The game called Splice was a project made for a fictive client, the museum of “Scryption”. Scryption is a museum that’s all about written communication featuring all kinds of expositions on the subject. The assignment for this project was to make a game, using flash and Actionscript 3 that teaches the player about the importance of written communication, the target audience: kids visiting this museum.
In order to communicate the message for Scryption, we decided to put the player in an unknown environment where they would then have to communicate with somebody they cannot understand. The communication would happen through written symbols and would serve to give the player clues as to what to do in the game. During the game, these symbol clues will diminish over time, causing the player to have less of a clue of what he needs to do, showing the importance of this written communication.
With that concept in mind, we came up with the story of a human character that was kidnapped by an alien. The spaceship in which they travel gets caught in a meteor shower, badly damaging the ship and injuring the alien. A power outage in the ship shuts down the electric fence, freeing the player from his cell. As the player walks out into the ship, he sees the injured alien and can see the ship is heading towards a planet at an alarming speed. The player will have to join forces with his abductor, in order to prevent the ship from crashing.

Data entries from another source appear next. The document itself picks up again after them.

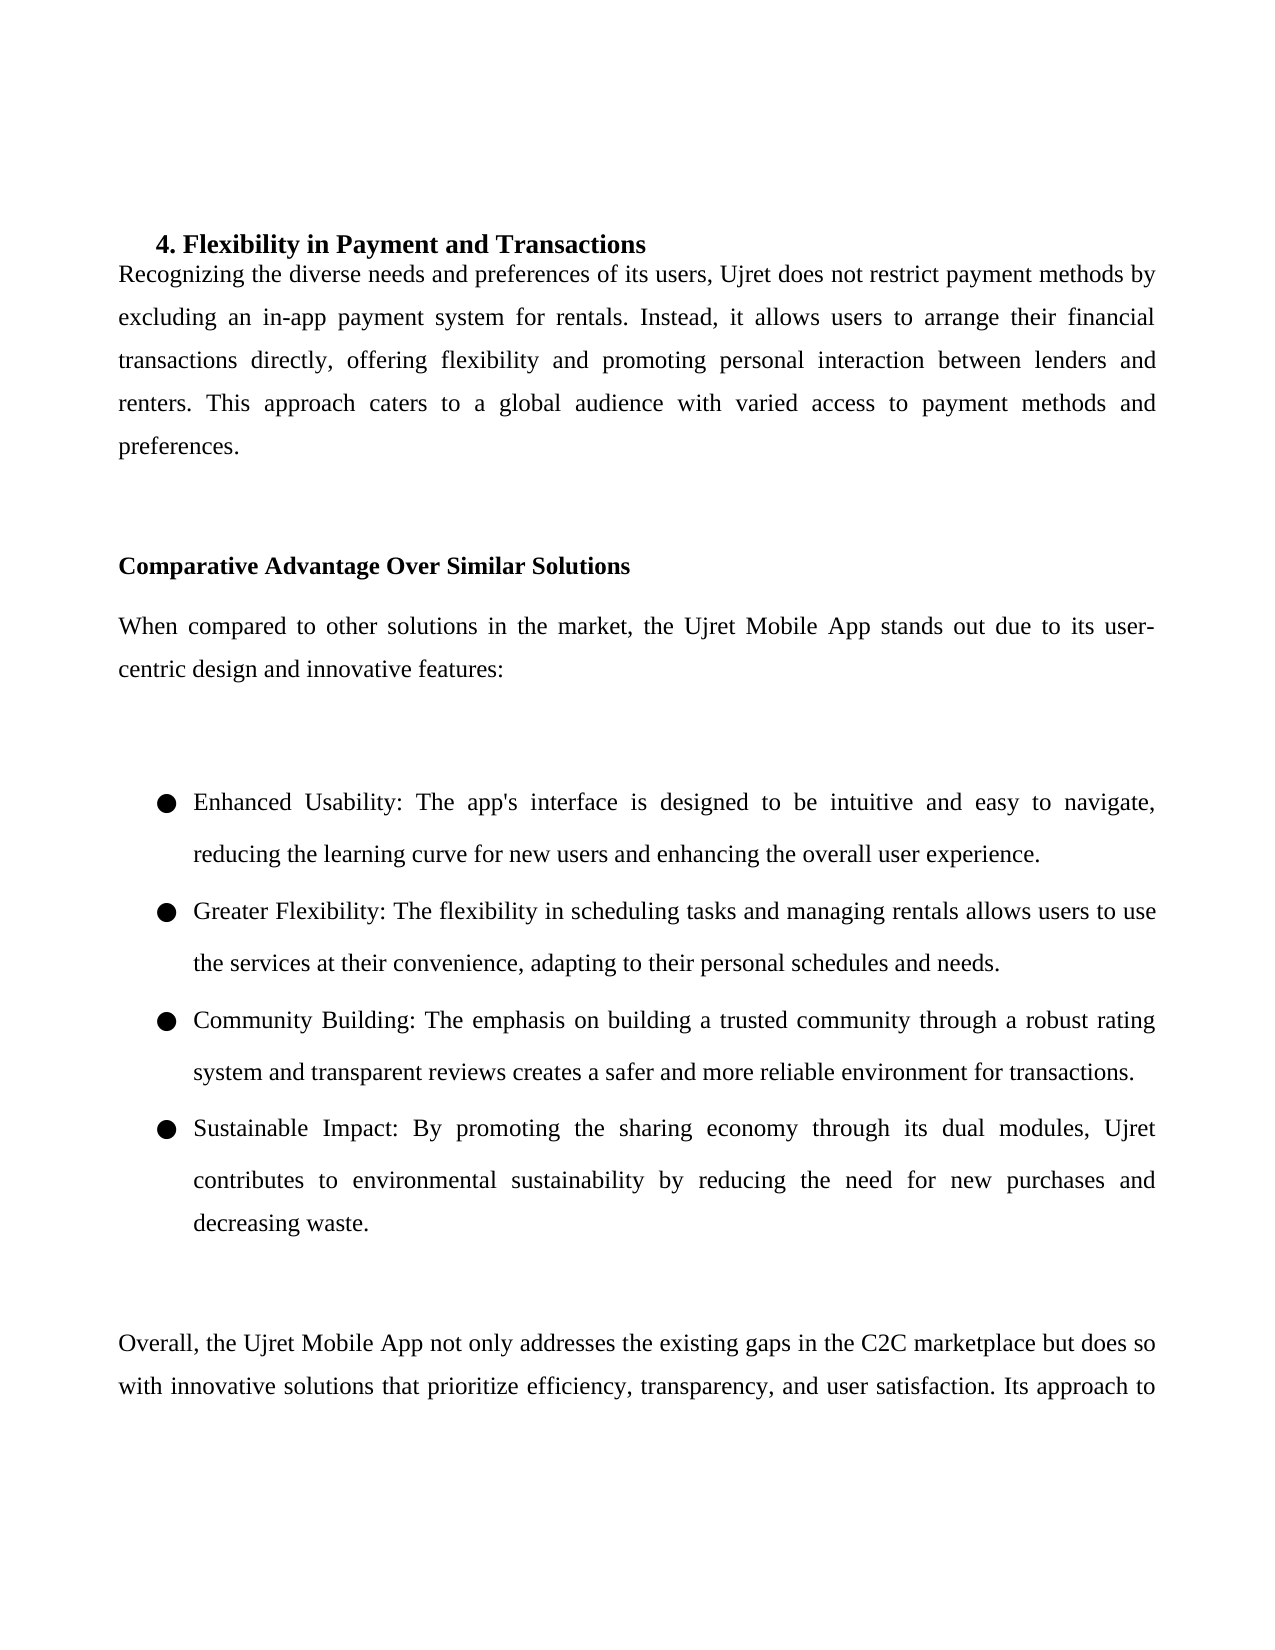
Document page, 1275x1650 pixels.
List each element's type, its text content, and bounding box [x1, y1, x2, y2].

text When compared to other solutions in the market, the Ujret Mobile App stands out due to its user-centric design and innovative features: [118, 611, 1157, 683]
list Enhanced Usability: The app's interface is designed to be intuitive and easy to navigate, reducing the learning curve for new users and enhancing the overall user experience. [156, 773, 1157, 868]
list Community Building: The emphasis on building a trusted community through a robust rating system and transparent reviews creates a safer and more reliable environment for transactions. [156, 991, 1157, 1085]
text Comparative Advantage Over Similar Solutions [118, 551, 1157, 580]
list Sustainable Impact: By promoting the sharing economy through its dual modules, Ujret contributes to environmental sustainability by reducing the need for new purchases and decreasing waste. [156, 1100, 1157, 1237]
text Recognizing the diverse needs and preferences of its users, Ujret does not restrict payment methods by excluding an in-app payment system for rentals. Instead, it allows users to arrange their financial transactions directly, offering flexibility and promoting personal interaction between lenders and renters. This approach caters to a global audience with varied access to payment methods and preferences. [118, 259, 1157, 460]
list Greater Flexibility: The flexibility in scheduling tasks and managing rentals allows users to use the services at their convenience, adapting to their personal schedules and needs. [156, 882, 1157, 977]
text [118, 1328, 1157, 1400]
text 4. Flexibility in Payment and Transactions [156, 228, 1157, 259]
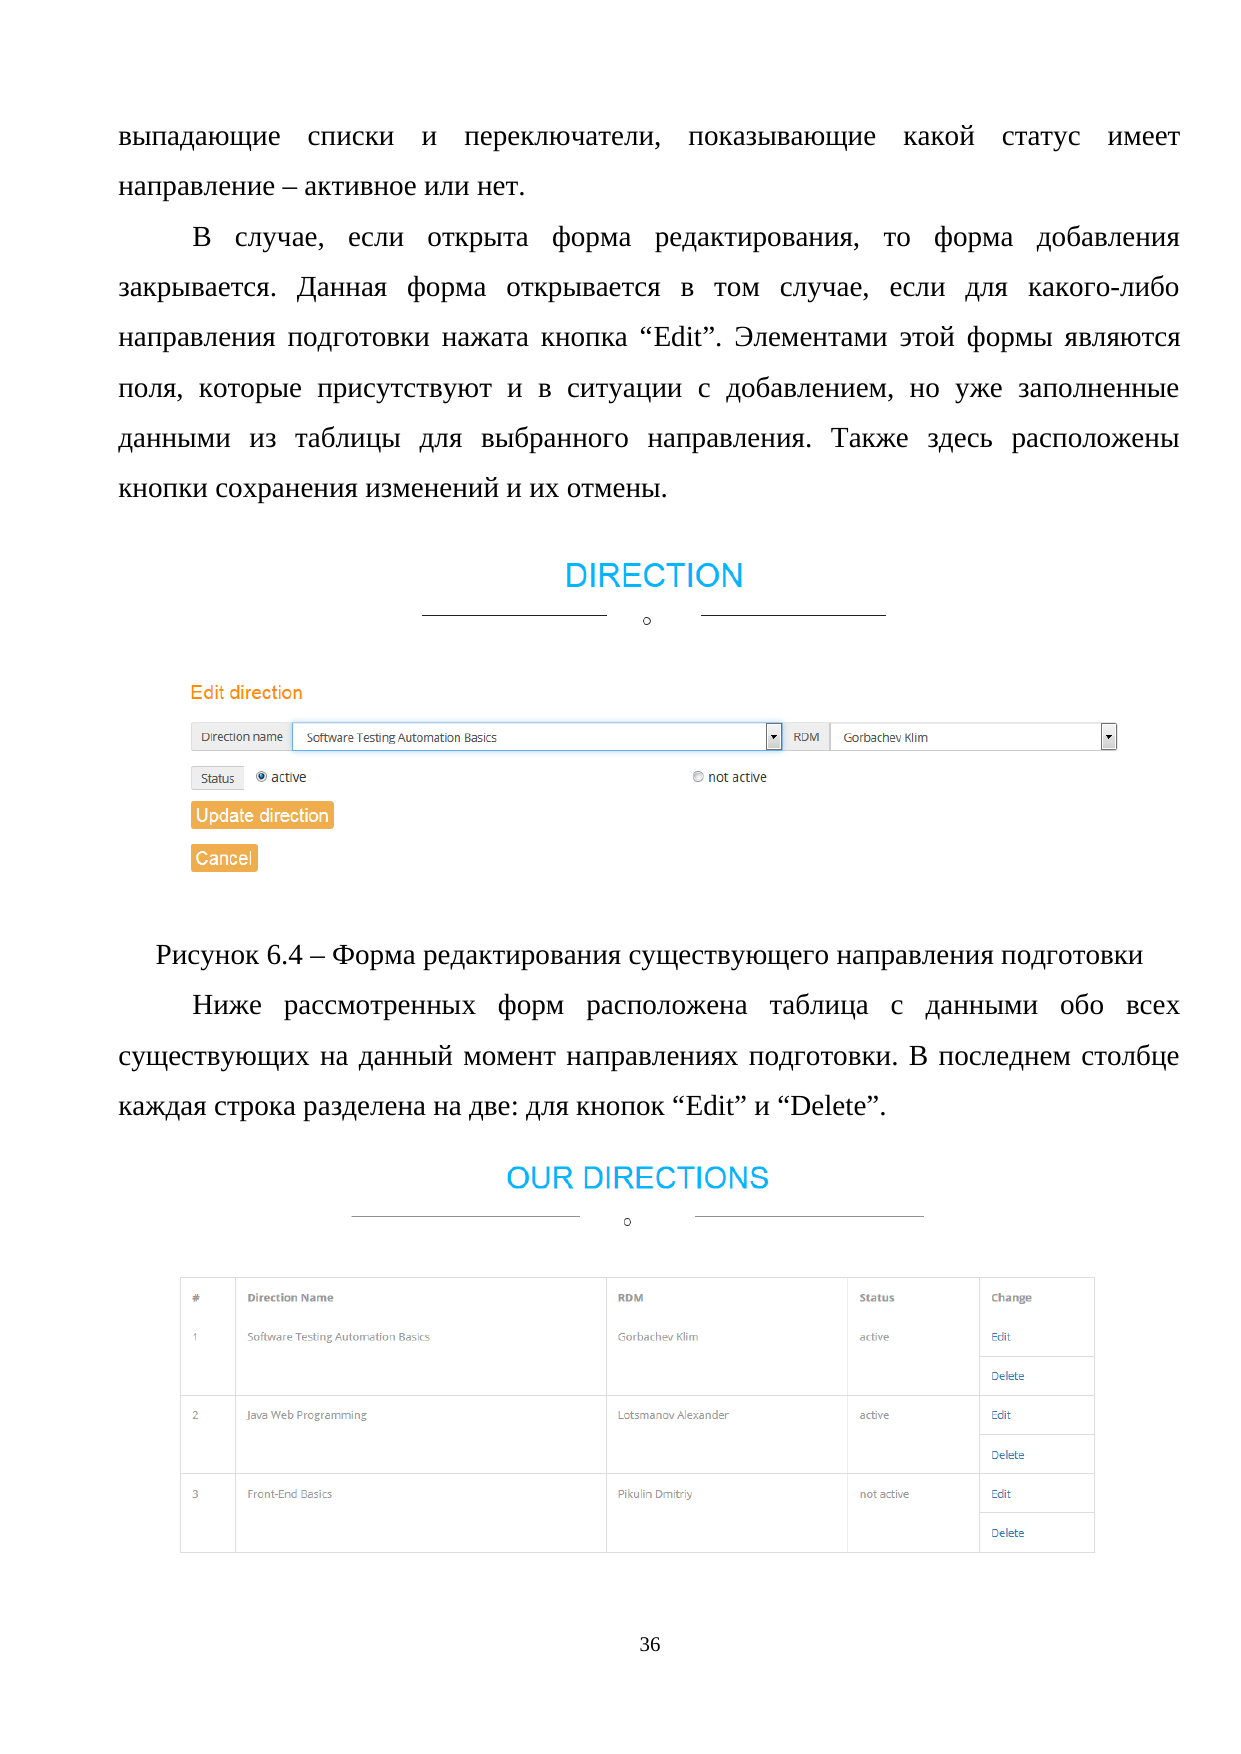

The player will have to repair the ship by solving a series of mini-games, each repairing a certain part of the ship. In order to help the player, the alien will give him a piece of paper with 3 symbols written on it. The first symbol depicting the room the player has to go to, the second one showing how to start the mini-game and the last one displays what the player has to do to in order to win the mini-game and repair the ship.
Throughout the game, the player will have to go back and forth from the alien to a mini-game in order to repair the entire ship. As the player progresses, he will receive fewer symbols, causing some parts to become unclear and leaving the player to figure it all out himself. No written communication = higher difficulty.
In this team that initially consisted of five members (3 designers and 2 software engineers), my role consisted of working on the concept, the story, some of the sound effects and transferring the concept art made by our concept artist, into digital full color images, using Illustrator and Photoshop. When one of our team members (a software engineer) suddenly disappeared, all of the media designers also took on a part of the programming.